(Data section):
____

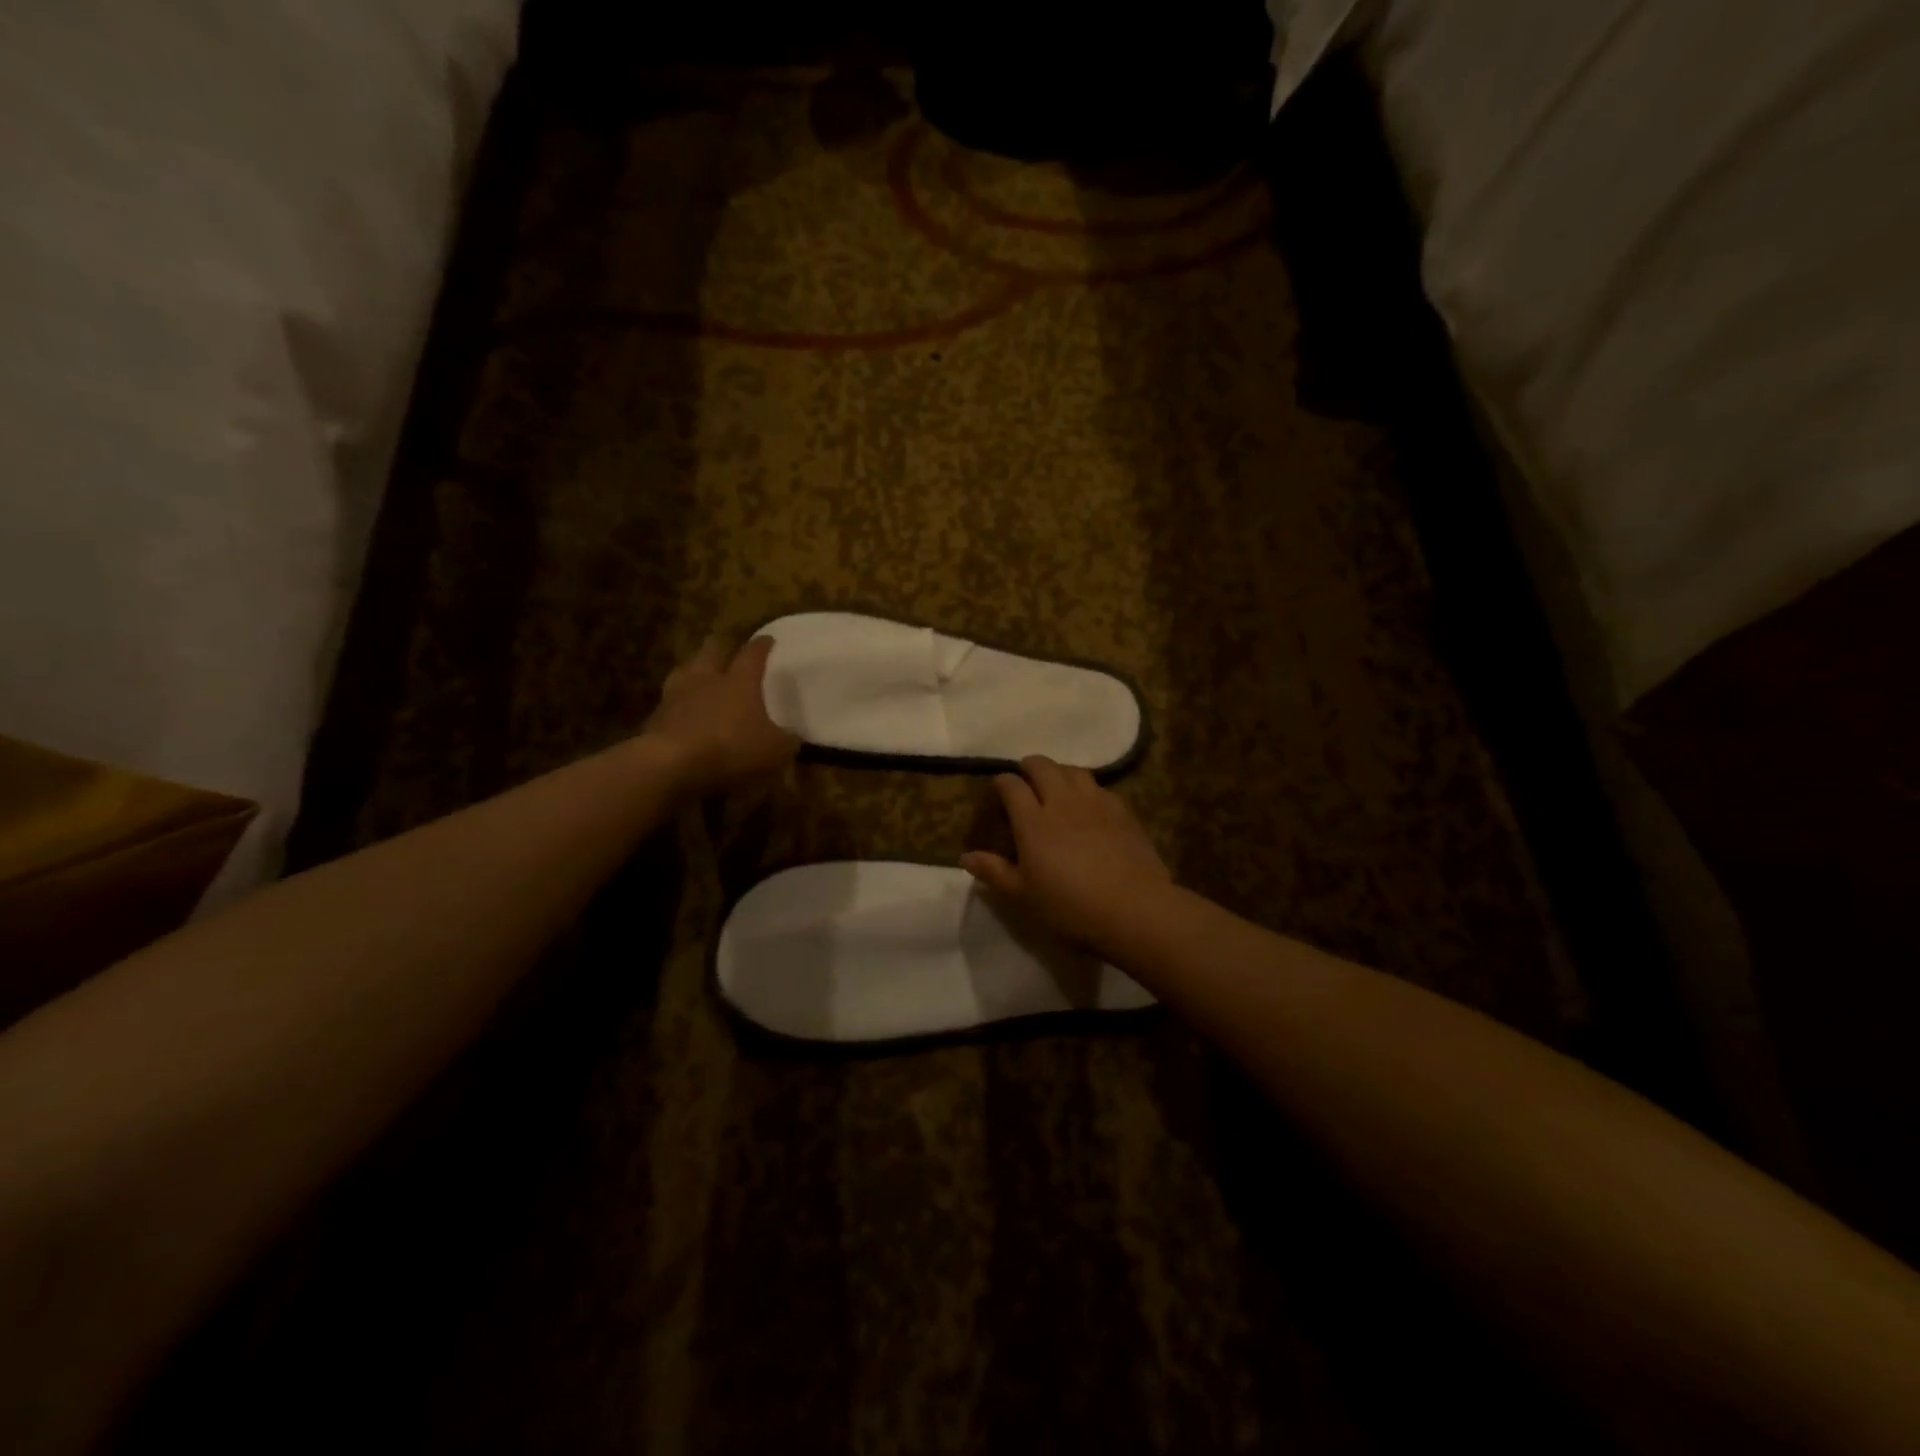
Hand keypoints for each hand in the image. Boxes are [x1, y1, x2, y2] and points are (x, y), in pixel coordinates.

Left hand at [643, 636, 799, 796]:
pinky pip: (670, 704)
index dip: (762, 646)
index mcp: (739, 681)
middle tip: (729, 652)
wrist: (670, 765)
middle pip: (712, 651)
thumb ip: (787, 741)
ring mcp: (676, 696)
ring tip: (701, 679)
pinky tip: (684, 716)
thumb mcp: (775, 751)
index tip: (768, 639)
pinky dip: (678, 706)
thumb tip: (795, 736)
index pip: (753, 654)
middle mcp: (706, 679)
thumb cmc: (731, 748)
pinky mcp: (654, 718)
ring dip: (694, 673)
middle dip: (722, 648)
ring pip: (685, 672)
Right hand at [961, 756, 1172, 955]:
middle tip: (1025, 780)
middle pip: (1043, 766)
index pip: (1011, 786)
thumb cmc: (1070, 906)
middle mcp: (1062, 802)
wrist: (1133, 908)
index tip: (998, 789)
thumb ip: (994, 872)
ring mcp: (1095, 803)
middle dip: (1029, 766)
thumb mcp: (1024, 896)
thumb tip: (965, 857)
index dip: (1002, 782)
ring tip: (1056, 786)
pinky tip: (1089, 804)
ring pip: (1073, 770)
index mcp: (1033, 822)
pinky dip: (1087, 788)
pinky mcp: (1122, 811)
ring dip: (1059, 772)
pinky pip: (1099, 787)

____

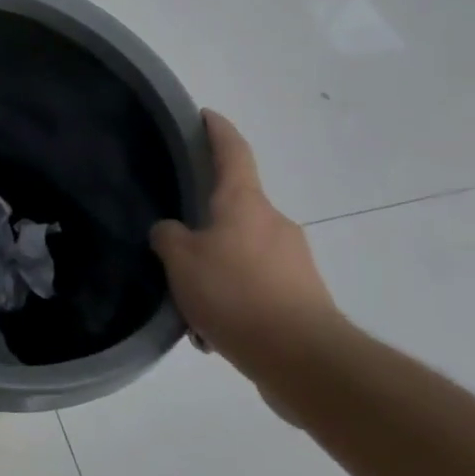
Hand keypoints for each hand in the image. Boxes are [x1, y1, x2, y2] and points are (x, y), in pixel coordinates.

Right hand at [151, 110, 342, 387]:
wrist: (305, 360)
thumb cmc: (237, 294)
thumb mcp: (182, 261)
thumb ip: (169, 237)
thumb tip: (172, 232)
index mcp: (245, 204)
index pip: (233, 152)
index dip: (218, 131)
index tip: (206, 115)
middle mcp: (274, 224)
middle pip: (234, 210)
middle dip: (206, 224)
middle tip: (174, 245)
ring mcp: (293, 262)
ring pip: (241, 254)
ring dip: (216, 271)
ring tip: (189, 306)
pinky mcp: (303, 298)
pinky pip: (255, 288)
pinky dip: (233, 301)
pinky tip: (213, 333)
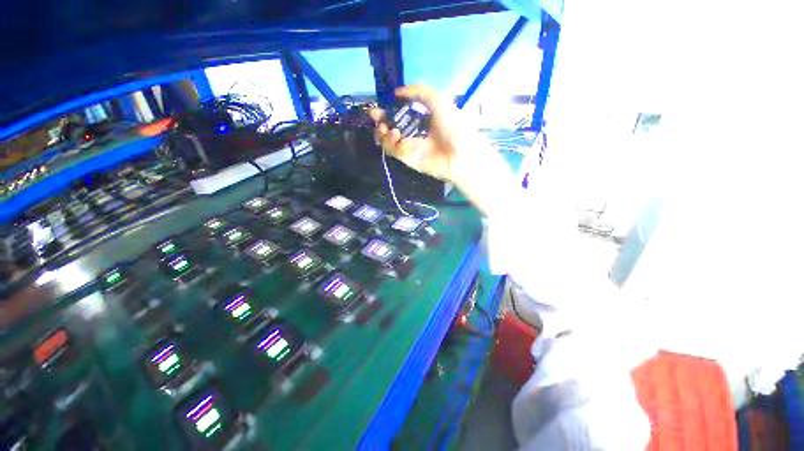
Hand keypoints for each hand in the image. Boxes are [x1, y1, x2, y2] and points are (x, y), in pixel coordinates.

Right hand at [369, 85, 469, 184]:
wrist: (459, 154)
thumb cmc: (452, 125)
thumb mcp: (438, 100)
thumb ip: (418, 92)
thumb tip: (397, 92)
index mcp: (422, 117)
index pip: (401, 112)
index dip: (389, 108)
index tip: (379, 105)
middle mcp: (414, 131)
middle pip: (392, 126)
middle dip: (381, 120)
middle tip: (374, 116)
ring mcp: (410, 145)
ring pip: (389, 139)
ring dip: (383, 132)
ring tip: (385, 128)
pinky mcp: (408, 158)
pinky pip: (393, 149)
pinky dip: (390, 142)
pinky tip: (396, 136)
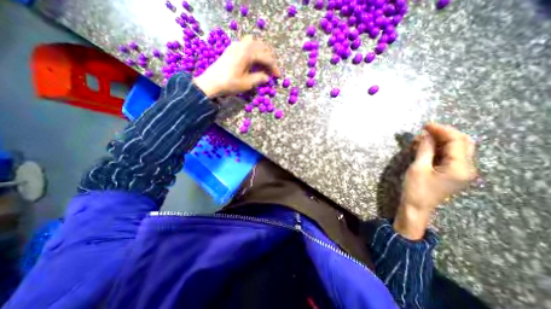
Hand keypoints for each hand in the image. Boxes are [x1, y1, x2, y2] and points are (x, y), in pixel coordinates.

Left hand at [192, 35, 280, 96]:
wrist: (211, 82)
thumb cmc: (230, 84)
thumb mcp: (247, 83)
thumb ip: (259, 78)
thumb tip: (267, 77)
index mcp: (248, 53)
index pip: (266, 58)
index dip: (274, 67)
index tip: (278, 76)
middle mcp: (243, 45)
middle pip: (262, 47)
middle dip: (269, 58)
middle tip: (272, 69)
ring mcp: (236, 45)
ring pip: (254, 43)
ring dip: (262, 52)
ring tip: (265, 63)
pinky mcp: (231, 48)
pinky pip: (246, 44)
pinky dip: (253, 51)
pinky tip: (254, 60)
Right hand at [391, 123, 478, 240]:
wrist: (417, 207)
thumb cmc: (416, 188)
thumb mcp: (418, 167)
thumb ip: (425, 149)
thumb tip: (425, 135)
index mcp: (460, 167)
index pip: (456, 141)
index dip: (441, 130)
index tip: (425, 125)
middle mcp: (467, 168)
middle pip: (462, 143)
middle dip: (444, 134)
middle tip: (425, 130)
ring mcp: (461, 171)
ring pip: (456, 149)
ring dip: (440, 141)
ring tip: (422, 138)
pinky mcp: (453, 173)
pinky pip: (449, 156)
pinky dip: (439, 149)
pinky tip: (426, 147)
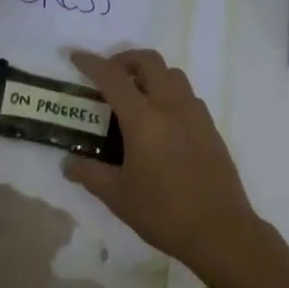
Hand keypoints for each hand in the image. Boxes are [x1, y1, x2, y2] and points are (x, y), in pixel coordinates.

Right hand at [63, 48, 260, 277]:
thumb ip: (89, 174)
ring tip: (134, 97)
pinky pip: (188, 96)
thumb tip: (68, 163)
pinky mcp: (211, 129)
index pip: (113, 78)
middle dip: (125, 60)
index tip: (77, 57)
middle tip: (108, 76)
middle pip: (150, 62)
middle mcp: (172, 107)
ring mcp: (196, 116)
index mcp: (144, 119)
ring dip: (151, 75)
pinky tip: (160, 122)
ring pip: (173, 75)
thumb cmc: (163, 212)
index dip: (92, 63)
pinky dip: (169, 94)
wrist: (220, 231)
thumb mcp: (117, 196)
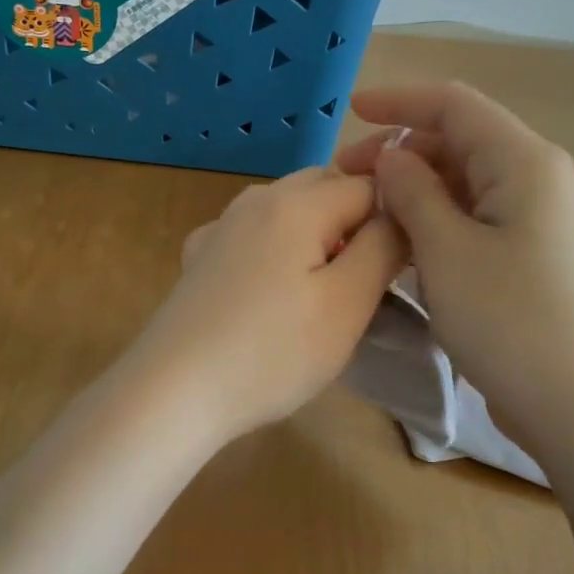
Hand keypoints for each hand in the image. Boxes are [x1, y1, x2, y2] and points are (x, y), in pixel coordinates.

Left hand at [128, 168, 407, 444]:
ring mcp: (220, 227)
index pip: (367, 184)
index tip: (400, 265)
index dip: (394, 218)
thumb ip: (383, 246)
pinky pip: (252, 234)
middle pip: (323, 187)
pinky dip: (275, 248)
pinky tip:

____

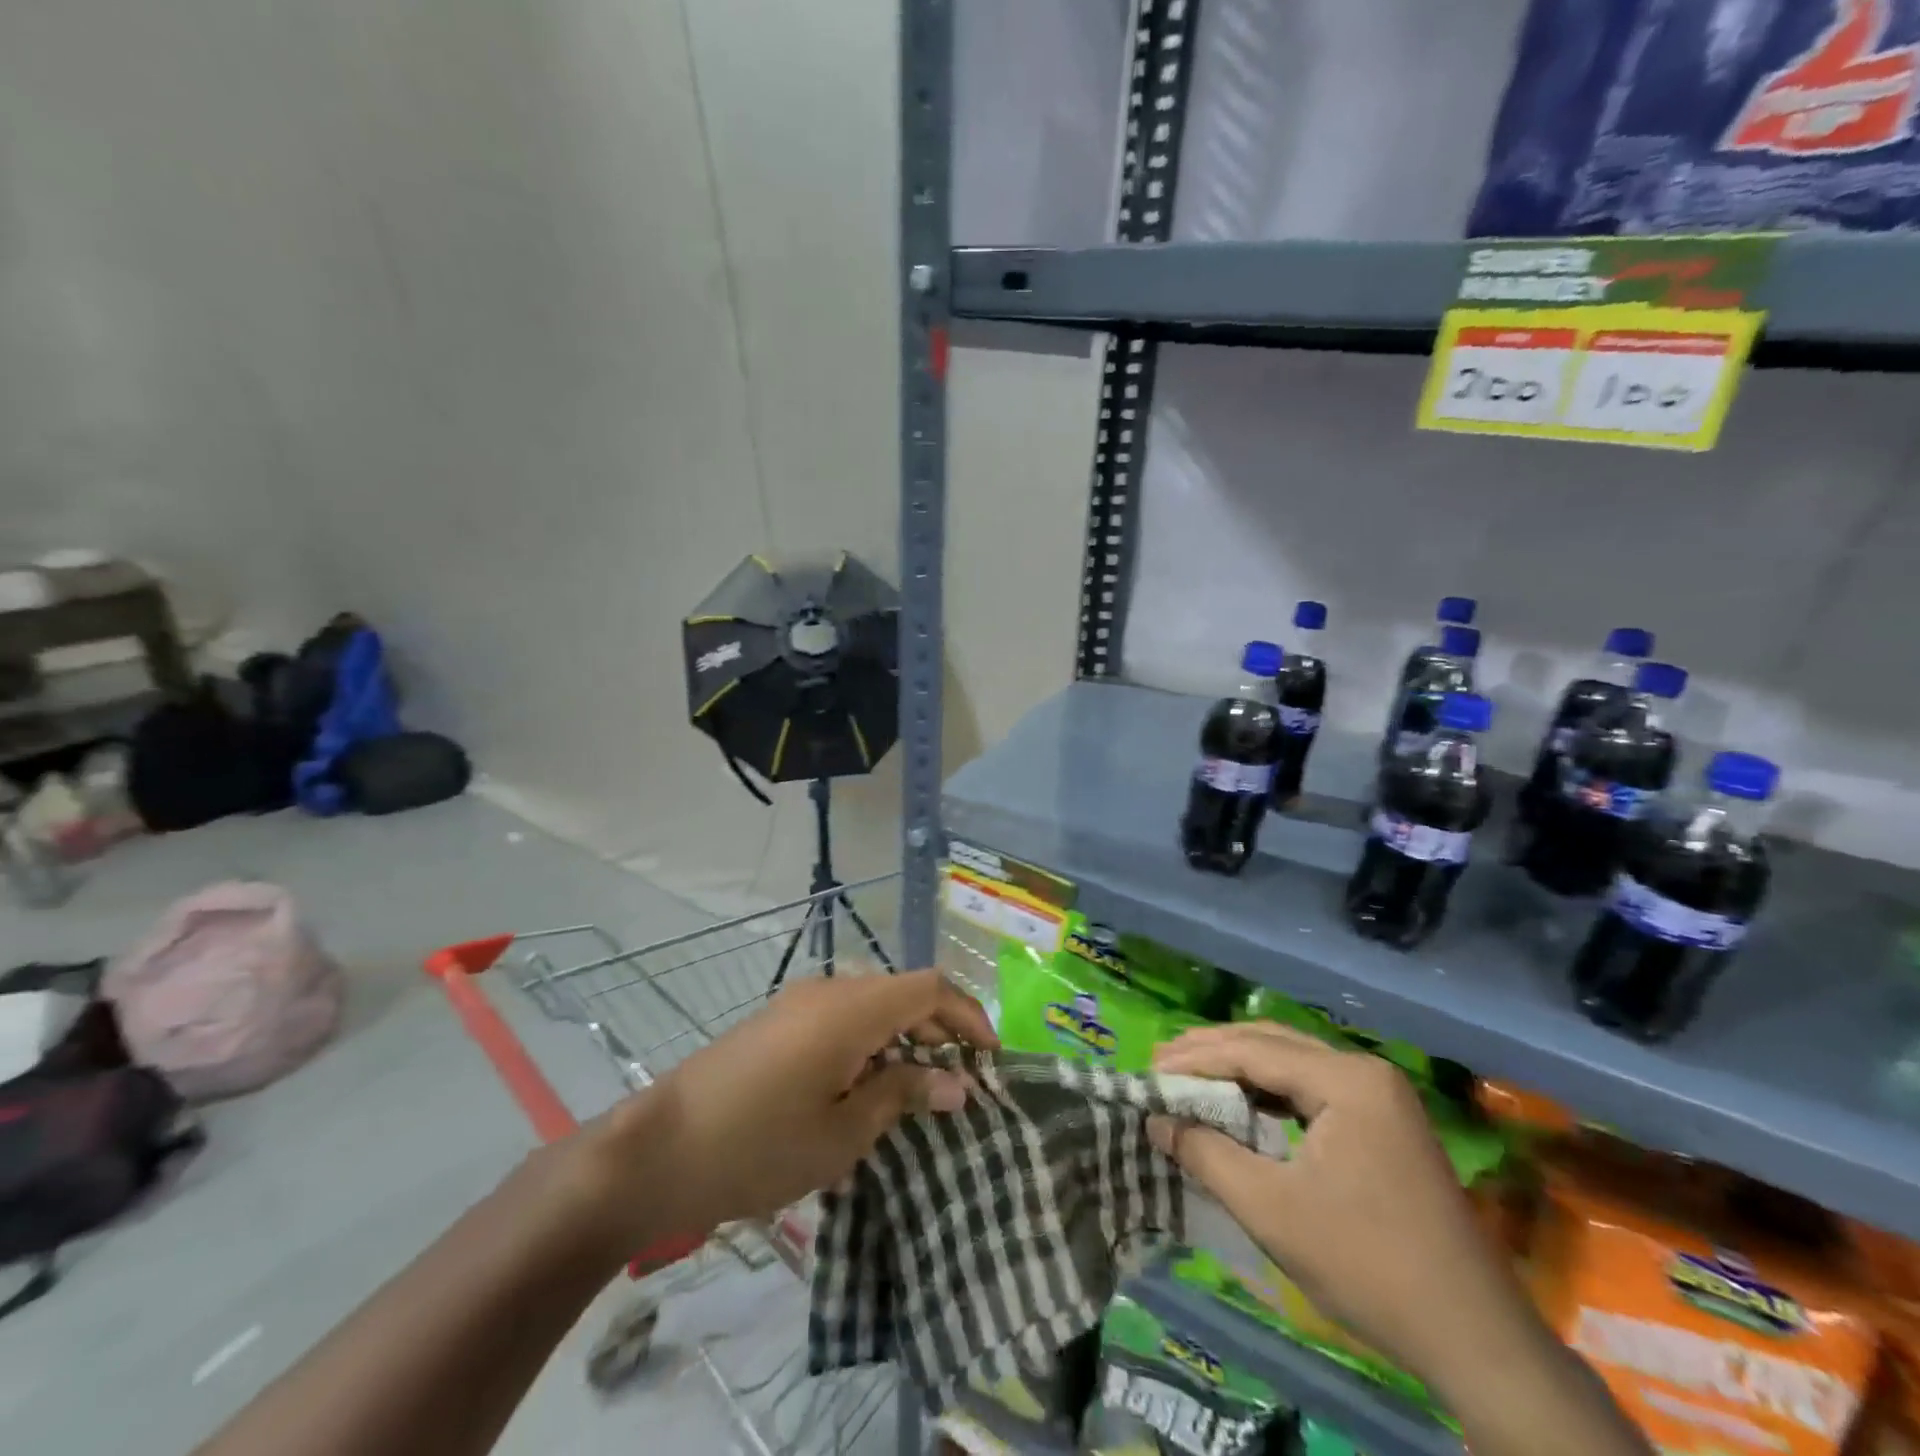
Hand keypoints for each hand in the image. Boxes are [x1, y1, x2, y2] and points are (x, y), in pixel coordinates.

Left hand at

____

(What to produce): In the listing above, find the line containing "ring pip: (241, 254)" and the line containing "ring tip: (265, 63)", then print exactly those two lines and every line between them, minus the pictures.

(Written response):
ring pip: (241, 254)
ring dip: (216, 271)
ring tip: (189, 306)
pinky mcp: (303, 298)
pinky pip: (255, 288)
pinky dip: (233, 301)
pinky tip: (213, 333)
Hand keypoints for each hand in the image. Boxes are [x1, y1, x2, y2] and points are (x, y), in pixel coordinates.

Right hand at [369, 85, 469, 184]:
wrist: (459, 154)
thumb cmc: (452, 125)
thumb mcp: (438, 100)
thumb ip: (418, 92)
thumb tip: (397, 92)
index mcp: (422, 117)
index pip: (401, 112)
index dip: (389, 108)
index tip: (379, 105)
middle mcp: (414, 131)
middle pip: (392, 126)
middle dip: (381, 120)
middle tip: (374, 116)
ring mcp: (410, 145)
ring pip: (389, 139)
ring dip: (383, 132)
ring tip: (385, 128)
pinky mcp: (408, 158)
pinky pip: (393, 149)
pinky dip: (390, 142)
pinky tip: (396, 136)
Hand keypoints for each hand in the image. Boxes are [x1, y1, x2, y2] and points are (x, y), in pixel coordinates.

Left hand at [192, 35, 280, 96]:
wrist: (211, 82)
thumb cmc: (230, 84)
thumb mcp: (247, 83)
thumb ip: (259, 78)
thumb tip: (267, 77)
index mcp: (248, 53)
index pip: (266, 58)
index dip: (274, 67)
index tip: (278, 76)
middle mcp: (243, 45)
middle pip: (262, 47)
middle dip: (269, 58)
middle tip: (272, 69)
ring mcp: (236, 45)
ring pip: (254, 43)
ring dip: (262, 52)
ring tip: (265, 63)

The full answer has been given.